In many European countries television static noise, or “snow”, is described using the visual metaphor of a war between swarms of black and white insects. War Of The Ants is our first dedicated noise and texture generation instrument for video synthesis. At its core is a wideband full spectrum noise generator based on amplification of the avalanche noise characteristic found within certain diodes. With the ability to modify and filter the separate spectral characteristics of horizontal, vertical, and low frequency noise, War Of The Ants is capable of generating textures that range from blinking starfields to buzzing grayscale grain to thrashing clipped snow.
Make sure to connect to a sync source to activate the module’s Animation and Speed controls.
Patch the horizontal and vertical components of your shape,
whatever their source, into the horizontal and vertical filter VC
inputs on War of the Ants. Patch the H and V mix, or a variation of
it, into the Density VC input. Adjust the VC level controls for the
desired look.
Use a mixer module such as Color Chords, Passage, or Bridge,
to combine the Texture output with the H and V mixed shape.
@creatorlars Hey Lars, In the Gen 3 thread you posted that, like Visual Cortex and Fortress, you considered WOTA to be of the instrument class. Could you expand on that? It’s always been one of my favorite modules but I’m kinda locked into using it a certain way. Always interested in a different point of view on approach and if you could expand on your idea of it as instrument it would be enlightening.
I think it, like Cortex and Fortress, are “half instruments” in a way.
Expanded into an instrument, I’d see it working as the texture source for what I’ve been calling a “filter keyer.” Instead of keying based off a voltage threshold, a “filter keyer” would key based on source frequency cutoff instead. So in other words, foreground textures would appear inside the edges and outlines of the source.
So I’m imagining both filtering the noise (WotA) while also filtering a source – and keying the noise into the outline. Unlike war of the ants, this would allow for very subtle effects – like a burst of noise in peaks, or shimmering edges when a light object moves on top of a dark backdrop.
Combine all that with an RGB edge solarizer and some motion control and I think it could make a fun instrument. This is a case where new modules (such as a filter keyer or an edge solarizer) would likely come before an instrument design. Noise could be an integral source for the filter keyer.

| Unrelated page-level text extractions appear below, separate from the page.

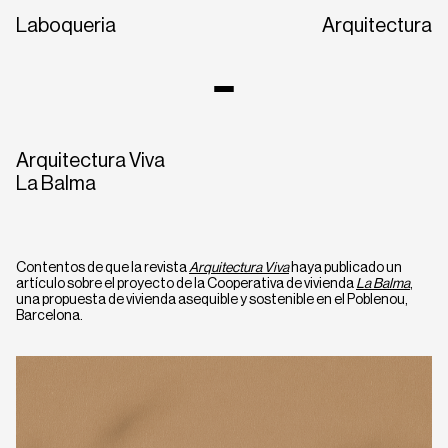
Laboqueria
Arquitectura
Arquitectura Viva
La Balma
Contentos de que la revista
Arquitectura Viva
haya publicado un
artículo sobre el proyecto de la Cooperativa de vivienda
La Balma
,
una propuesta de vivienda asequible y sostenible en el Poblenou,
CA
EN
ES
Barcelona.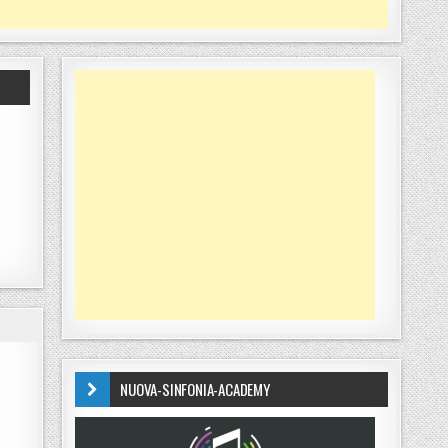
NUOVA-SINFONIA-ACADEMY
 FRA SUONI E VISIONI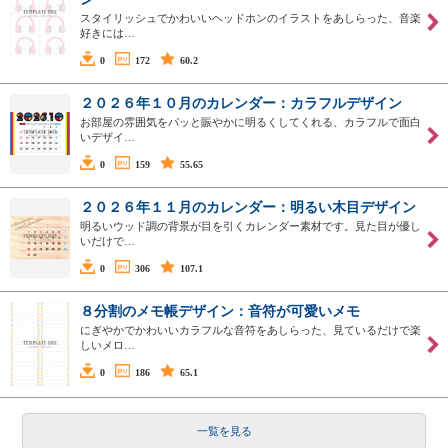
スタイリッシュでかわいいヘッドホンのイラストをあしらった、音楽
好きには…
0
172
60.2
２０２６年１０月のカレンダー：カラフルデザイン
お部屋の雰囲気をパッと賑やかに明るくしてくれる、カラフルで面白
いデザイ…
0
159
55.65
２０２６年１１月のカレンダー：明るい木目デザイン
明るいウッド調の背景が目を引くカレンダー素材です。見た目が優し
いだけで…
0
306
107.1
８分割のメモ帳デザイン：音符が可愛いメモ
にぎやかでかわいいカラフルな音符をあしらった、見ているだけで楽
しいメロ…
0
186
65.1
一覧を見る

Thanks. I have always thought of it as a core building block module for a system, much in the same way oscillators work for those that pull shapes. I’d be curious to hear anyone’s thoughts on what existing modules you would pair with WOTA to create something like the instrument you describe.
Well as a thought experiment, let’s try to imagine a purely Expedition series small system.
Diaspora of the Ants System
Visual Cortex, main system IO and RGB compositor.
Curtain, luma high pass / outliner extractor.
War of the Ants, static texture source.
Bridge or Arch or Passage. Utility mixing, mainly of modulators.
Pendulum and Prismatic Ray, modulation sources for War of the Ants and Curtain
An external video source – this system is all about modifying the edges of something.
The Patch
External video source RGB is patched straight to Visual Cortex A channel (the Background.) And the video source LUMA is patched directly to Curtain input.
Curtain is either patched to the Key input or the Fade VC input or the Colorize input on Visual Cortex. Three different worlds to explore there. Patch it thru a free channel of a Passage to gain some extra fine tuning capabilities.
War of the Ants is patched to Visual Cortex B channel (the Foreground.)
After setting up the basic patch, dial in the edge settings until you see the WotA texture appearing inside the edges of your source footage. Play with Visual Cortex RGB controls and blending mode settings until you like it.
Now start focusing on the texture synthesis – modulate War of the Ants with Prismatic Ray and Pendulum, or use utility mixing to combine all the outputs in interesting ways.
@creatorlars , Thanks for this. I’ve been playing with this constellation of modules and it is yielding some great results. Will post something at some point @emooh is working it well. I think sharing system ideas could be a really useful exercise. Thanks again.